> [GOAL OF THE EXERCISE] Give the lines of the records below as a JSON list of strings, one string per line. Start with the line that contains "Entry form, length field (in)." and go through the line that contains "Entered: 1.0625 in", leaving out blank lines and pictures.

> [RECORDS]
....................

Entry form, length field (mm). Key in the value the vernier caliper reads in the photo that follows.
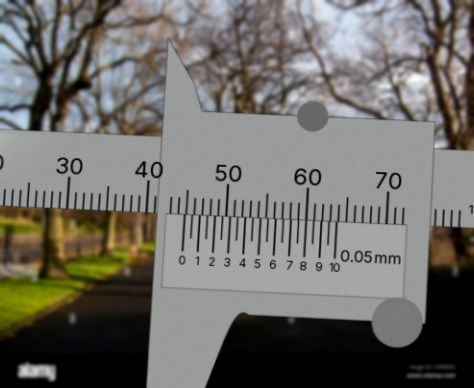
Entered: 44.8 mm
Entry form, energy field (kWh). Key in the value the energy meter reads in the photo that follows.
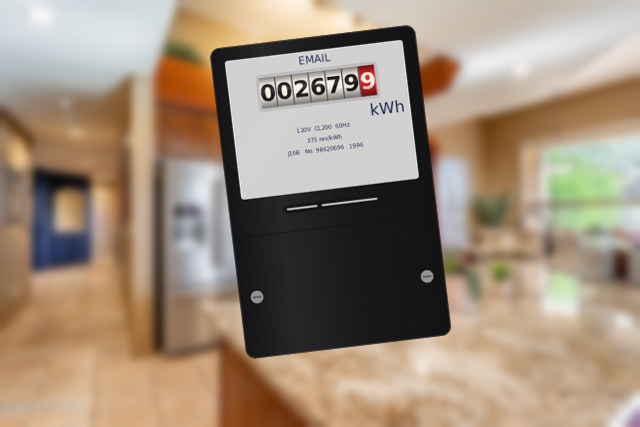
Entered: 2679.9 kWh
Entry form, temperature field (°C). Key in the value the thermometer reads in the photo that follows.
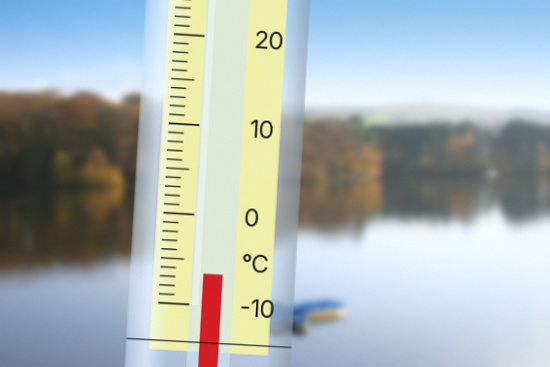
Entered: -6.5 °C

....................

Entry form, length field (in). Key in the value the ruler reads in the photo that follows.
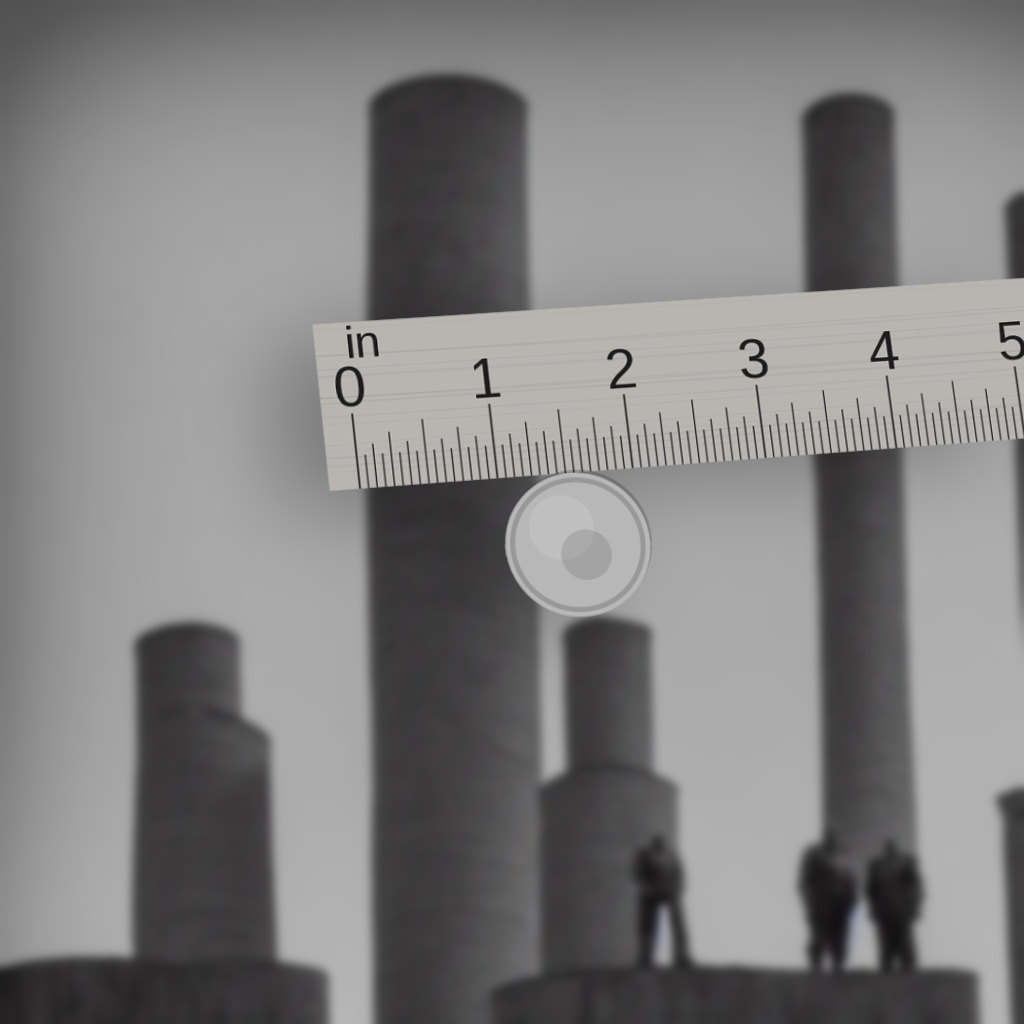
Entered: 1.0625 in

....................

> [OUTPUT FOR THIS EXERCISE]
[
  "Entry form, length field (in). Key in the value the ruler reads in the photo that follows.",
  "Entered: 1.0625 in"
]